[Exercise goal] Wherever the string "linecap" appears in the records, return the line that holds it.
─── Data extracts ───
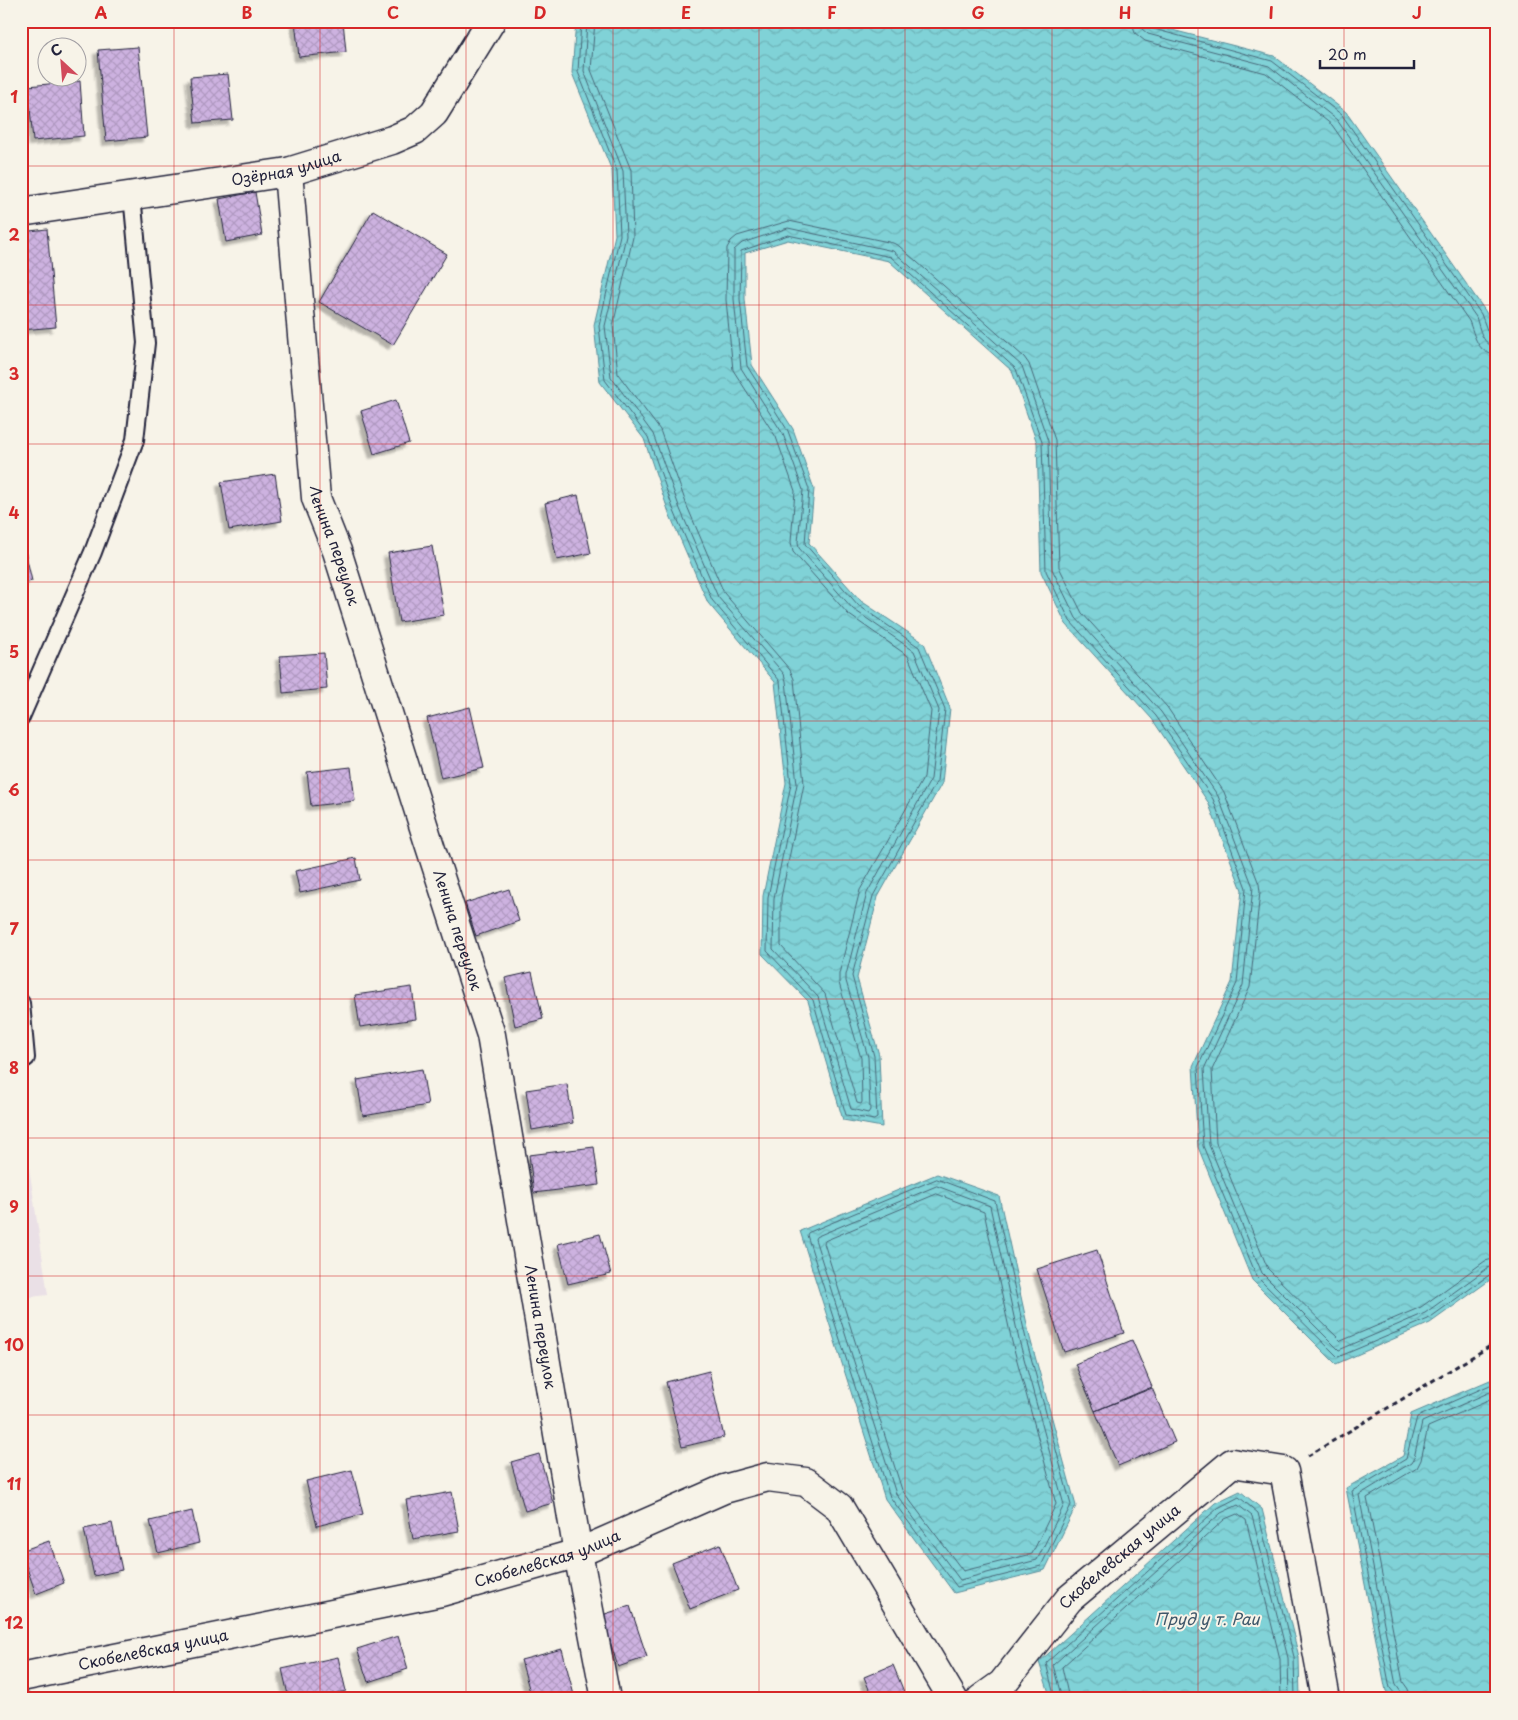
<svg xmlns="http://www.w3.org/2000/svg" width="1518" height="1720" viewBox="0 0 1518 1720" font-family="'Playpen Sans',sans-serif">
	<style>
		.built { fill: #eae0e6 }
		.water { fill: url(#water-waves); stroke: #5a8c99 }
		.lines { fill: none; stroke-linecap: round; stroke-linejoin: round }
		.shore { stroke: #486879; stroke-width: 1 }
		.building { fill: url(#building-cross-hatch); stroke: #22223b; filter: url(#shadow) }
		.lane-casing { stroke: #22223b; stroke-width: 20 }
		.street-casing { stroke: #22223b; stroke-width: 31 }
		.secondary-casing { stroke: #22223b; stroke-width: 31 }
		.path { stroke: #22223b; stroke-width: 3; stroke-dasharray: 5 4; stroke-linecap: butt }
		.lane { stroke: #f7f3e8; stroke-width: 16 }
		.street { stroke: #f7f3e8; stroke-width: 28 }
		.secondary { stroke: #f7f3e8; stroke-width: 28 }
		.grid { fill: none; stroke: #d62828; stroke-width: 1; stroke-opacity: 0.55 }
		.labels { text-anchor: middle; stroke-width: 4; stroke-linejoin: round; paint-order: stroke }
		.street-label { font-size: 15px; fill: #22223b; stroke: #f7f3e8 }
		.water-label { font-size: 16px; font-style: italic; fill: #3e576a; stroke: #f7f3e8 }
		.neatline { fill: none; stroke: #d62828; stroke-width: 2 }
		.grid-label { font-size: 16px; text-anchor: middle; font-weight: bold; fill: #d62828 }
	</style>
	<defs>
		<pattern id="water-waves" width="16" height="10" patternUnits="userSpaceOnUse" patternTransform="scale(1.25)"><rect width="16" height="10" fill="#80d2d7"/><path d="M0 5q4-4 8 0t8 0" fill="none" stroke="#6eb4b9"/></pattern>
		<pattern id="building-cross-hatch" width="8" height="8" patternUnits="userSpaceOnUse" patternTransform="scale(1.25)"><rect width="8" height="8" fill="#cdb2e0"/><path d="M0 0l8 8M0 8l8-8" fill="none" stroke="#b099c1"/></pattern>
		<filter id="shadow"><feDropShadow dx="-4.5" dy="4.5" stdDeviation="1" flood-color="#0004"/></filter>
	</defs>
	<rect width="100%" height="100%" fill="#f7f3e8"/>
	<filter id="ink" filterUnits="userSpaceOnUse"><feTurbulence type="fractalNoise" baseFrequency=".02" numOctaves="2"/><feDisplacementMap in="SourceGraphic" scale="10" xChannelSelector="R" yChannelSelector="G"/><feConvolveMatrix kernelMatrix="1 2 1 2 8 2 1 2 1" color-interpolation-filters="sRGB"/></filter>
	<g filter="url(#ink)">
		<!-- built -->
		<path class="built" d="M21 1114 48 1295 21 1298Z"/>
		<!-- water -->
		<path class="water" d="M576 21H1144L1176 31 1274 56 1346 112 1486 312 1497 342V1275L1430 1323 1336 1364 1252 1280 1198 1147 1193 1066 1232 982 1242 890 1208 802 1152 719 1066 624 1041 572 1037 443 1012 371 889 261 788 240 745 253V299L752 365 793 429 814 489 809 543 861 601 924 643 950 708 942 783 878 897 857 978 879 1055 882 1127 843 1120 808 1001 762 954 763 896 786 783 775 682 708 603 669 513 644 439 600 382 594 325 615 235 612 171 572 73Z
			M937 1174 999 1196 1030 1338 1076 1506 1045 1570 954 1593 885 1499 800 1231Z
			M1497 1377V1699H1393L1386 1691 1346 1488 1403 1456 1411 1414Z
			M1240 1491 1262 1509 1299 1657 1300 1699H1051L1039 1662 1215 1503Z"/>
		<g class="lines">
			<!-- shore -->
			<path class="shore" d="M581 21 578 72 617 171 620 235 599 326 605 380 648 437 674 511 712 600 780 681 791 784 768 897 767 951 813 1000 846 1115 874 1120 877 1118 874 1056 852 976 873 896 937 781 945 709 919 647 858 605 805 544 809 489 788 431 747 366 740 299 741 251 788 235 891 257 1016 369 1042 442 1046 571 1070 621 1156 716 1213 799 1246 888 1237 983 1198 1067 1203 1146 1257 1277 1338 1357 1428 1319 1492 1273 1497 1272
				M587 21 584 71 623 171 626 236 605 326 611 377 653 434 680 509 718 597 784 674 786 681 797 784 774 898 773 949 818 997 851 1109 868 1113 870 1110 868 1057 846 981V975L867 893 931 779 939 710 914 651 853 609 799 548 798 542 803 490 783 434 741 368 734 299V250L742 243 788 228 893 251 1022 366 1048 441 1052 569 1076 618 1161 712 1218 796 1253 887 1243 985 1204 1069 1209 1145 1262 1273 1339 1350 1425 1313 1489 1267 1497 1265
				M595 21 591 70 631 170 633 237 613 326 618 374 660 430 687 506 724 593 790 670 794 679 804 784 781 898V946L825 994 857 1103 861 1104 862 1102 861 1058 839 983V974L860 890 924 777 931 711 908 656 848 614 793 552 791 542 795 491 776 437 733 370 726 300 727 248 731 241 737 236 789 221 893 243 899 246 1024 357 1029 364 1055 440 1059 567 1082 613 1167 707 1224 792 1259 884 1260 892 1250 987 1212 1070 1216 1143 1268 1269 1341 1341 1421 1307 1485 1261 1497 1258
				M1132 21 1135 33 1145 41 1266 73 1332 125 1469 321C1475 336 1477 354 1497 355
				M1140 21 1142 29 1148 34 1269 66 1337 120 1476 317C1480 329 1482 346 1497 347
				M1146 21 1147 26 1150 28 1272 61 1342 115 1481 314 1490 338 1497 341
				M937 1179 995 1201 1026 1339 1071 1505 1041 1566 957 1587 890 1497 807 1235 808 1233Z
				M937 1186 990 1206 1019 1340 1064 1505 1037 1560 960 1580 896 1494 815 1239 816 1237Z
				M937 1194 984 1212 1012 1342 1056 1504 1032 1554 963 1571 902 1490 824 1243 825 1241Z
				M1055 1699 1046 1663 1218 1508 1239 1497 1258 1513 1294 1657 1295 1699
				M1062 1699 1053 1665 1221 1513 1238 1505 1252 1516 1288 1658 1289 1699
				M1069 1699 1062 1667 1225 1519 1237 1514 1246 1520 1280 1659 1281 1699
				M1396 1699 1395 1694 1390 1688 1352 1491 1406 1459 1417 1417 1497 1382
				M1402 1699 1401 1692 1396 1685 1359 1495 1411 1463 1414 1458 1422 1422 1497 1389
				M1410 1699 1408 1689 1403 1682 1367 1498 1417 1468 1421 1460 1428 1427 1497 1397"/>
		</g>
		<!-- building -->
		<path class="building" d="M295 21H343L346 52 299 57Z
			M138 47 147 137 106 141 98 50Z
			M228 74 233 120 195 123 190 77Z
			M80 81 84 136 33 141 28 86Z
			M255 192 262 235 226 242 219 199Z
			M373 210 447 254 393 345 319 302Z
			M47 229 56 327 21 330V232Z
			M396 400 409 443 374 454 361 411Z
			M275 474 282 521 229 530 221 482Z
			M578 495 591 553 557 560 545 503Z
			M21 533 32 581 21 584Z
			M432 546 444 615 399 622 388 553Z
			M324 653 327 689 283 693 280 656Z
			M470 707 484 768 441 778 427 718Z
			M351 767 355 801 311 806 307 772Z
			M356 858 360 880 300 893 295 871Z
			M509 889 519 921 476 936 465 903Z
			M532 972 543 1019 515 1026 505 978Z
			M412 987 416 1019 360 1027 355 995Z
			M422 1069 428 1105 363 1116 357 1080Z
			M567 1084 573 1123 532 1130 526 1090Z
			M594 1147 599 1185 534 1193 529 1155Z
			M600 1234 611 1274 568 1284 558 1244Z
			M1097 1250 1124 1333 1064 1352 1037 1269Z
			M1132 1340 1152 1387 1095 1411 1075 1364Z
			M709 1371 724 1437 682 1447 666 1382Z
			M1152 1388 1175 1442 1118 1466 1095 1411Z
			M539 1454 553 1503 525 1511 511 1462Z
			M352 1470 363 1514 317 1526 306 1481Z
			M452 1492 459 1531 413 1539 406 1500Z
			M192 1511 199 1543 158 1553 150 1521Z
			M112 1523 122 1570 94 1576 84 1529Z
			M49 1541 64 1583 36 1594 21 1551Z
			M720 1544 738 1590 690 1609 672 1563Z
			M630 1606 647 1657 618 1667 602 1615Z
			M398 1636 408 1669 368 1682 357 1649Z
			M562 1649 575 1699H532L521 1660Z
			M338 1657 346 1691 311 1699H289L282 1669Z
			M893 1665 907 1699H873L864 1677Z"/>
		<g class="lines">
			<defs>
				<path id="lane" d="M21 717 93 552 135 440 146 343 132 195
					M21 1003 26 1058"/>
				<g id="street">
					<path id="s1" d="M288 172 316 498 337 551 427 837 491 1035 578 1553 606 1699"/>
					<path id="s2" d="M21 1677 441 1592 578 1553 724 1489 768 1477 806 1482 839 1507 953 1699"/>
					<path id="s3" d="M981 1699 1002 1684 1069 1599 1232 1463 1284 1471 1326 1699"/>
				</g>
				<g id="secondary">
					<path id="s4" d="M21 212 288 172 392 140 415 130 434 113 491 21"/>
				</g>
			</defs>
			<!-- lane casing -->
			<use href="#lane" class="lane-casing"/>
			<!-- street casing -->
			<use href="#street" class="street-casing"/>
			<!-- secondary casing -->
			<use href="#secondary" class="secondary-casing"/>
			<!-- path -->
			<path class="path" d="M1308 1456 1497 1342"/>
			<!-- lane -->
			<use href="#lane" class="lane"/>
			<!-- street -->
			<use href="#street" class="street"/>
			<!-- secondary -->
			<use href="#secondary" class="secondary"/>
		</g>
	</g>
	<!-- grid -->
	<path class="grid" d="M174 21V1699M320 21V1699M466 21V1699M613 21V1699M759 21V1699M905 21V1699M1052 21V1699M1198 21V1699M1344 21V1699M21 166H1497M21 305H1497M21 444H1497M21 582H1497M21 721H1497M21 860H1497M21 999H1497M21 1138H1497M21 1276H1497M21 1415H1497M21 1554H1497"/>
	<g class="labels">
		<!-- street labels -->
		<g class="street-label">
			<text dy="5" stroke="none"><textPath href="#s4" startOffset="269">Озёрная улица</textPath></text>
			<text dy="5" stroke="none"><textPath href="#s1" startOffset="378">Ленина переулок</textPath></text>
			<text dy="5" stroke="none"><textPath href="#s1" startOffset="782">Ленина переулок</textPath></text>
			<text dy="5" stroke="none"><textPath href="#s1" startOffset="1188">Ленина переулок</textPath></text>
			<text dy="5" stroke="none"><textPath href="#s2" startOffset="540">Скобелевская улица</textPath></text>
			<text dy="5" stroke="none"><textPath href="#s3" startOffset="200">Скобелевская улица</textPath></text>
			<text dy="5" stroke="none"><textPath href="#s2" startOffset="135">Скобелевская улица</textPath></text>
		</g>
		<!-- water labels -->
		<g class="water-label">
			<text x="1207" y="1625">Пруд у т. Раи</text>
		</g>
	</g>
	<!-- margin -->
	<rect width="1518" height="1720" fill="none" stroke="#f7f3e8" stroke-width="55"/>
	<!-- north arrow -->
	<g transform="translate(62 62) rotate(334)"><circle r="24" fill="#f7f3e8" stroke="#a29fa3"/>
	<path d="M0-4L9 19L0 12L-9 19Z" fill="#d1495b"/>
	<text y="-8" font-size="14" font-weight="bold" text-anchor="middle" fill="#22223b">С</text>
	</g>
	<!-- scale -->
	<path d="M1320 60v8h94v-8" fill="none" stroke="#22223b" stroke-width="2.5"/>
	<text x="1328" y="60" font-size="15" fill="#22223b" stroke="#f7f3e8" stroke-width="4" paint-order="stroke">20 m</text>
	<rect x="28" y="28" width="1462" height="1664" class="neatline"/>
	<g class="grid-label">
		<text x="101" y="19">A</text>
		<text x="247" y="19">B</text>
		<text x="393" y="19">C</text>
		<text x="540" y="19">D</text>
		<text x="686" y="19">E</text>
		<text x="832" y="19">F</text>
		<text x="978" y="19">G</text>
		<text x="1125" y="19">H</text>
		<text x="1271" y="19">I</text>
		<text x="1417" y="19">J</text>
		<text x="14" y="103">1</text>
		<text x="14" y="241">2</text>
		<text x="14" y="380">3</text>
		<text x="14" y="519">4</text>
		<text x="14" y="658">5</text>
		<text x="14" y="796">6</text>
		<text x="14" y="935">7</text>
		<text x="14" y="1074">8</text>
		<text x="14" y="1213">9</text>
		<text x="14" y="1351">10</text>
		<text x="14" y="1490">11</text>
		<text x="14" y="1629">12</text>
	</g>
</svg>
───
[Completed task]
		.lines { fill: none; stroke-linecap: round; stroke-linejoin: round }
		.path { stroke: #22223b; stroke-width: 3; stroke-dasharray: 5 4; stroke-linecap: butt }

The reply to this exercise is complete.